--- 設問 ---
A) 原文から次の問いに答えよ。
(i) 製作期間は何年か。
(ii) 主演の声優は誰か。
(iii) ユートピアルで受賞した賞は何か。
B) 原文の内容を2文で要約せよ。
C) 原文のうち、「本作は、『パプリカ』『時をか」を含む語句で始まり「なアニメーションに仕上げた。」で終わる部分を、一字も変えずに書き写せ。
**** 原文 ****
本作は、『パプリカ』『時をかける少女』『サマーウォーズ』などで知られるマッドハウス制作のSFカーアクション劇場アニメ。エアカーが走る遠い未来を舞台に、宇宙最速の座をかけて繰り広げられる、カーレーサーたちのルール無用のバトルを描いた2Dアニメーション作品。トップクリエイターたちが集結し、製作期間7年、手描き作画10万枚を費やしてスタイリッシュで個性的なアニメーションに仕上げた。
監督はアニメーターの小池健、原作・脚本は実写作品も数多く手がける石井克人が担当した。小池にとってはこれが初の長編アニメーション作品となる。『鮫肌男と桃尻女』『茶の味』などの独特の世界観が評価され、その才能に惚れ込んだクエンティン・タランティーノの『キル・ビルVol.1』ではアニメパートの演出を担当した石井による原作を、『アニマトリックス ワールド・レコード』などで知られ、その日本人離れしたビジュアルセンスから海外での評価も高い小池が手描き作画にこだわって映画化した。脚本は、石井が『新世紀エヴァンゲリオン』の榎戸洋司、『攻殻機動隊 STAND ALONE COMPLEX』の櫻井圭記と共同執筆している。石井はそのほか、音響監督も務めている。小池は作画監督や絵コンテ・演出、デザインなども手掛けた。
声優には主演に木村拓哉を迎え、蒼井優、浅野忠信、我修院達也、津田寛治など実写の俳優陣が参加している。キャスティングは、主に実写映画を活動の場とする俳優を中心に脇をアニメーション声優で固めるという実写もアニメも手掛ける石井ならではのバランスの取れた配役となっている。
国内外合わせて40以上の映画祭で上映され、高い評価を得た。2009年開催の第62回ロカルノ国際映画祭においてワールドプレミアが行われ、ヨーロッパ最大の巨大スクリーン「ピアッツァグランデ」で1万人の観客に向けて公開された。フランス・ナントのSFフェスティバル、ユートピアルでは観客賞を受賞した。2010年6月開催のアヌシー国際アニメーション映画祭では、マッドハウスが公式コンペティション作品『サマーウォーズ』とともにアウト・オブ・コンペティションとして出品した『マイマイ新子と千年の魔法』、『よなよなペンギン』とともに上映された。
**** 利用可能なデータ ****
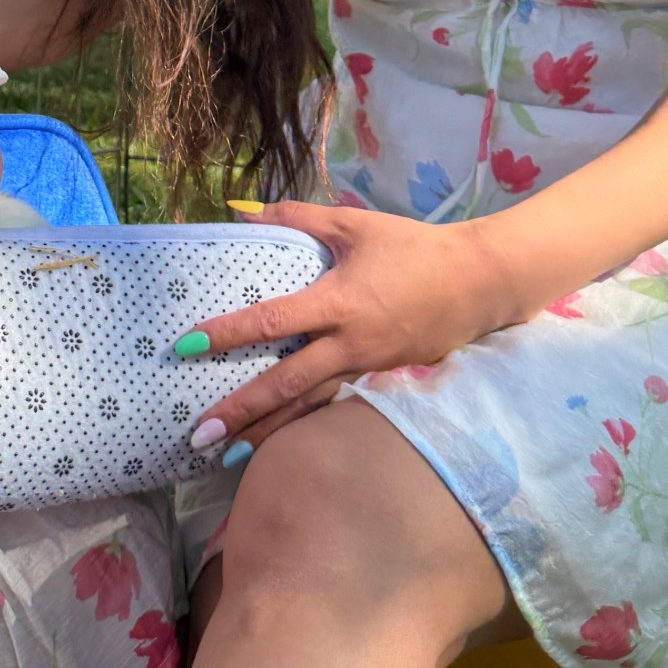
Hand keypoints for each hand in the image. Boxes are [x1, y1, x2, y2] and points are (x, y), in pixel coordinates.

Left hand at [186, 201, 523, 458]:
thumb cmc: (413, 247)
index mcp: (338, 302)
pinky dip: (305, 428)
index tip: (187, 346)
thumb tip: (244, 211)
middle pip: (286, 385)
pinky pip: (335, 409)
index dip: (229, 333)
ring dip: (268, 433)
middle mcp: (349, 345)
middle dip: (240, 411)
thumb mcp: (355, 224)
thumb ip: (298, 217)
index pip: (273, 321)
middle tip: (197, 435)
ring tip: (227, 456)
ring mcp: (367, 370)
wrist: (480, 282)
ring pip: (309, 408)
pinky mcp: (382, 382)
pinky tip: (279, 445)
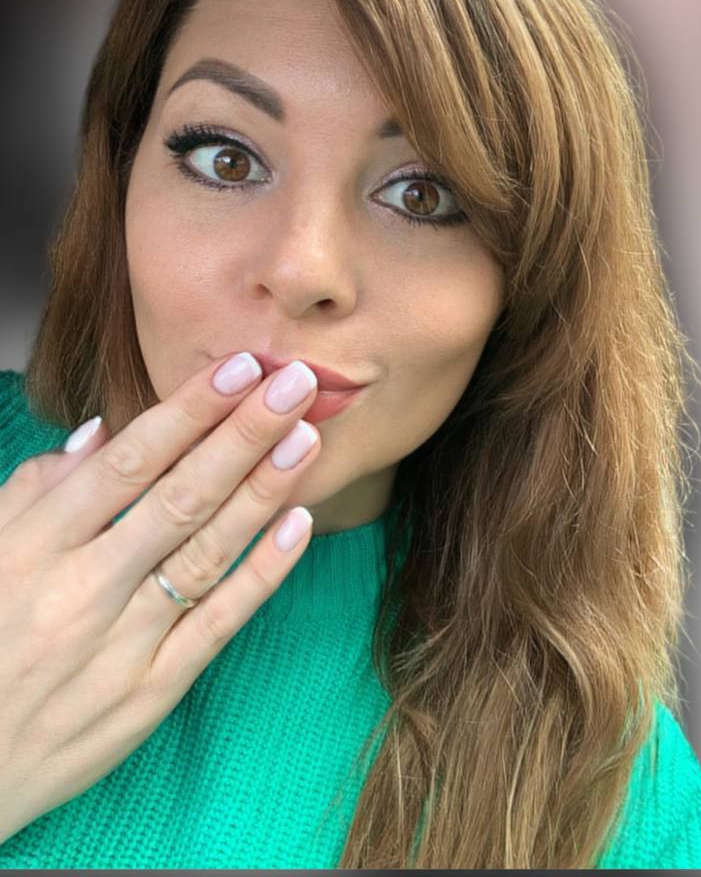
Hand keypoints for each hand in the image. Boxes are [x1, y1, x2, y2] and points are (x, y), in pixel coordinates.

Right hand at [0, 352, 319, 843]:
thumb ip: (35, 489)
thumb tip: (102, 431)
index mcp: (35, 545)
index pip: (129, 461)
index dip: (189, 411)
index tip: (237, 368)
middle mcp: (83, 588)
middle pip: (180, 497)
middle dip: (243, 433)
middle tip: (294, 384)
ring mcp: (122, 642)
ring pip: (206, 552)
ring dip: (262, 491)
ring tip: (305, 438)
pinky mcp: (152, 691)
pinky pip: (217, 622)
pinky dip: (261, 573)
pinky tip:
****
--- 解答 ---
A)
(i) 7年
(ii) 木村拓哉
(iii) 観客賞

B) マッドハウス制作のSFカーアクション劇場アニメで、小池健が監督を、石井克人が原作・脚本を担当し、製作期間7年、手描き作画10万枚を費やして仕上げられた。声優には主演の木村拓哉をはじめ実写の俳優陣が参加し、ロカルノ国際映画祭でのワールドプレミアなど国内外40以上の映画祭で上映されて高い評価を得た。

C)
本作は、『パプリカ』『時をかける少女』『サマーウォーズ』などで知られるマッドハウス制作のSFカーアクション劇場アニメ。エアカーが走る遠い未来を舞台に、宇宙最速の座をかけて繰り広げられる、カーレーサーたちのルール無用のバトルを描いた2Dアニメーション作品。トップクリエイターたちが集結し、製作期間7年、手描き作画10万枚を費やしてスタイリッシュで個性的なアニメーションに仕上げた。